Work item: Going down the data below, set down exactly the line with "right wrist: (131, 187)" and each line after it through the line with "left elbow: (843, 341)"; no other lines.
═════ Given records ═════
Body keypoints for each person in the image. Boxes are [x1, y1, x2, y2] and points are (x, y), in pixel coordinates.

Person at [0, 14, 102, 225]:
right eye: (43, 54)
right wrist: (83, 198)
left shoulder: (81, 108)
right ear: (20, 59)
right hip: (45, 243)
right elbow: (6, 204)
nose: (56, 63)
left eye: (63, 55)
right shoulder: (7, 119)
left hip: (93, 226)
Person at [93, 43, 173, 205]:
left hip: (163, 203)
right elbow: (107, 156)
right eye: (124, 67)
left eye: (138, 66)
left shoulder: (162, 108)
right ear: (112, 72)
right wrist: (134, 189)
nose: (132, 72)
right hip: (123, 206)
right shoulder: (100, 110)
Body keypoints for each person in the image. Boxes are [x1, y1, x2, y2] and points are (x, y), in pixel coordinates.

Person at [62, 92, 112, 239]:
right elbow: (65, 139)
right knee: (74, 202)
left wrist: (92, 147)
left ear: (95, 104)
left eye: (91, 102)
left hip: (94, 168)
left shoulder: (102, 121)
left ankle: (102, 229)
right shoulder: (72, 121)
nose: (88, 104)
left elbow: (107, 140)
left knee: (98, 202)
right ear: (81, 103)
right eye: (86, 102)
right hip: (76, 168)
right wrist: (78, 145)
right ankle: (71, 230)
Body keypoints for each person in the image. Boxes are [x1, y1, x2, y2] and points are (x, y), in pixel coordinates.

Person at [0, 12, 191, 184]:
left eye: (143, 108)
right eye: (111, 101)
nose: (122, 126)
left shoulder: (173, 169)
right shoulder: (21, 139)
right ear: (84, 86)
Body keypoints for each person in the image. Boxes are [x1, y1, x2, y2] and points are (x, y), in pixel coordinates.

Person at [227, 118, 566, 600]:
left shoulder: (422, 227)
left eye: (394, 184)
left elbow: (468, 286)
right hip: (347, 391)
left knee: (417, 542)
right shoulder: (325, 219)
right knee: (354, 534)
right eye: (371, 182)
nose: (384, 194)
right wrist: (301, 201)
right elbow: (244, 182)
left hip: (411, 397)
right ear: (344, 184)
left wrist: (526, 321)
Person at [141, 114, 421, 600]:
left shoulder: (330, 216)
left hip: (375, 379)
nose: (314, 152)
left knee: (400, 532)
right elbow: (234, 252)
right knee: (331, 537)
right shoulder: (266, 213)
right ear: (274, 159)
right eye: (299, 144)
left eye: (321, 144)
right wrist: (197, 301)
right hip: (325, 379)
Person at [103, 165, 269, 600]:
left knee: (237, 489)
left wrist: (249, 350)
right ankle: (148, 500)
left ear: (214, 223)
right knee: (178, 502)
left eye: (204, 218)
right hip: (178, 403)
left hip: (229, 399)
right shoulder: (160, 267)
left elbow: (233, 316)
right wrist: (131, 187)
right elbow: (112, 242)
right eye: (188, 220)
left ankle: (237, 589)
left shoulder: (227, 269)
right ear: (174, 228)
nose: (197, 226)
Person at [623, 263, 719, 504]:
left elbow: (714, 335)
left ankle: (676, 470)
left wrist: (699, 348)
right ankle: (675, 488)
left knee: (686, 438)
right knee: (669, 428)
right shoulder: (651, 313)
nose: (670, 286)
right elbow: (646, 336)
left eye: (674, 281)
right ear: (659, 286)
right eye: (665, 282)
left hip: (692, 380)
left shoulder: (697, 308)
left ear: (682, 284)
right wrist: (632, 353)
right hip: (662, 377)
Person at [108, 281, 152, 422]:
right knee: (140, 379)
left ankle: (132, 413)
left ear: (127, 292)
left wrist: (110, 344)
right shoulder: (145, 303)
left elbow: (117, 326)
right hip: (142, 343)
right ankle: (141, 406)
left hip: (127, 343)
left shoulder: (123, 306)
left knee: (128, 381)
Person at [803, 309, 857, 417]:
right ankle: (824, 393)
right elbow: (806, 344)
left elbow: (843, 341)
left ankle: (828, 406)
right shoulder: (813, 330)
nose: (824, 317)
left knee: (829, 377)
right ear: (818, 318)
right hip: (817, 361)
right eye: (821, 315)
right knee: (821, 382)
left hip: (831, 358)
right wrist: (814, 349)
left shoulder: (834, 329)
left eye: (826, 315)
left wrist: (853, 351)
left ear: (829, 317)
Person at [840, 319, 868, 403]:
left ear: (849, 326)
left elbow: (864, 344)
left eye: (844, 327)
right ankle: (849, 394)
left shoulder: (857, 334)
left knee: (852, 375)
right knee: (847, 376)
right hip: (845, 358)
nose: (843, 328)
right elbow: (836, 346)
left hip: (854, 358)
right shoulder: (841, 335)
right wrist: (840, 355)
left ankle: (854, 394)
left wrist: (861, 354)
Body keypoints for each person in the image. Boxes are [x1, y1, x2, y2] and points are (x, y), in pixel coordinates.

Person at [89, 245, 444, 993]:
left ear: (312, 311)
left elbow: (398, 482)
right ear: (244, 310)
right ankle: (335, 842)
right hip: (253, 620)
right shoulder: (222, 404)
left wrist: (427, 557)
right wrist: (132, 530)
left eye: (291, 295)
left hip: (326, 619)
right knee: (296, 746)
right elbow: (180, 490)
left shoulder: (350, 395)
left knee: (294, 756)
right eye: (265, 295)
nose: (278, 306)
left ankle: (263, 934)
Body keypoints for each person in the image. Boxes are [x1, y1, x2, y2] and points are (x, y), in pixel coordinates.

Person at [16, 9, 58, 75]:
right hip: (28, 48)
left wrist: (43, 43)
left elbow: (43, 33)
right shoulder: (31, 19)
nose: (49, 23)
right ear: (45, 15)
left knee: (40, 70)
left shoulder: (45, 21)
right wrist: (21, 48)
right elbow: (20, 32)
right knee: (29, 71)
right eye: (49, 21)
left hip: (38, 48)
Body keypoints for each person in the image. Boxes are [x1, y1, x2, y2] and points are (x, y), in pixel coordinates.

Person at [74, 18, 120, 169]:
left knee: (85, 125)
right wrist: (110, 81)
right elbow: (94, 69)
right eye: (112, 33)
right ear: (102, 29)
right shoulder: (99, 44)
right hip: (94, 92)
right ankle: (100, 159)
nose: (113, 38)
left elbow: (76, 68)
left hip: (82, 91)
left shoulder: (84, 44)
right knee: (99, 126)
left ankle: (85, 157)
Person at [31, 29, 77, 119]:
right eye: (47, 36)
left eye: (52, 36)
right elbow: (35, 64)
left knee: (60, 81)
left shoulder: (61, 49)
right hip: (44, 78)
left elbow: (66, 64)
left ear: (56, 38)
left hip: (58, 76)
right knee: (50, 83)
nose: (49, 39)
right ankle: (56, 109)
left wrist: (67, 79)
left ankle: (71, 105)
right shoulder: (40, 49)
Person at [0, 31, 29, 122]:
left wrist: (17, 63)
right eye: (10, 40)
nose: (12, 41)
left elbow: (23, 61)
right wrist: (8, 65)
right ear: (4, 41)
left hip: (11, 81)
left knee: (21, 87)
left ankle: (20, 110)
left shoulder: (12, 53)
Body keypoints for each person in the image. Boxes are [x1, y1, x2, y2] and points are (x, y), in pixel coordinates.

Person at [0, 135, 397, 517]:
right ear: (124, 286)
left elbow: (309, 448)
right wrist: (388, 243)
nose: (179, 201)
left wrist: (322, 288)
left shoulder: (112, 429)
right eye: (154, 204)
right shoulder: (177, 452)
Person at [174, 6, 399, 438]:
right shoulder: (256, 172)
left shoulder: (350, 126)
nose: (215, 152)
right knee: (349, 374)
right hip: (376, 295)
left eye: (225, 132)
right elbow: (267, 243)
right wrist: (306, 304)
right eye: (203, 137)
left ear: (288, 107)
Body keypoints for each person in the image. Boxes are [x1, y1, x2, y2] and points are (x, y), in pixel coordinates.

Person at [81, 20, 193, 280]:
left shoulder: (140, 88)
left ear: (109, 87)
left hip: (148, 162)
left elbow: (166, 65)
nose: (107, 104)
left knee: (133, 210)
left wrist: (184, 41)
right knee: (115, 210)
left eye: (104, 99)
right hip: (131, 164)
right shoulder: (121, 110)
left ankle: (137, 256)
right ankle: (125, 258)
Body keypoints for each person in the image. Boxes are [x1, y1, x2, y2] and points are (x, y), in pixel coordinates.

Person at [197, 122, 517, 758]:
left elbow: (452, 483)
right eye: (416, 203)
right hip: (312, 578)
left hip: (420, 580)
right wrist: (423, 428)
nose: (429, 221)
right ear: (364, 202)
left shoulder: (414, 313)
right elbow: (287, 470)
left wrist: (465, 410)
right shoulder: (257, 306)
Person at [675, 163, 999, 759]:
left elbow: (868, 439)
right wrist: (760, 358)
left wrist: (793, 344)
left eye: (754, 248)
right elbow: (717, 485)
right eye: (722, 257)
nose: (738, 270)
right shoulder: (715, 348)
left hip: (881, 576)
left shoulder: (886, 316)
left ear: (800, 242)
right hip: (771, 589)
═════
Response area:
right wrist: (131, 187)
right elbow: (112, 242)
right eye: (188, 220)
left ankle: (237, 589)
left shoulder: (227, 269)
right ear: (174, 228)
nose: (197, 226)
Person at [623, 263, 719, 504]:
left elbow: (714, 335)
left ankle: (676, 470)
left wrist: (699, 348)
right ankle: (675, 488)
left knee: (686, 438)
right knee: (669, 428)
right shoulder: (651, 313)
nose: (670, 286)
right elbow: (646, 336)
left eye: (674, 281)
right ear: (659, 286)
right eye: (665, 282)
left hip: (692, 380)
left shoulder: (697, 308)
left ear: (682, 284)
right wrist: (632, 353)
right hip: (662, 377)
Person at [108, 281, 152, 422]:
right knee: (140, 379)
left ankle: (132, 413)
left ear: (127, 292)
left wrist: (110, 344)
right shoulder: (145, 303)
left elbow: (117, 326)
right hip: (142, 343)
right ankle: (141, 406)
left hip: (127, 343)
left shoulder: (123, 306)
left knee: (128, 381)
Person at [803, 309, 857, 417]:
right ankle: (824, 393)
right elbow: (806, 344)
left elbow: (843, 341)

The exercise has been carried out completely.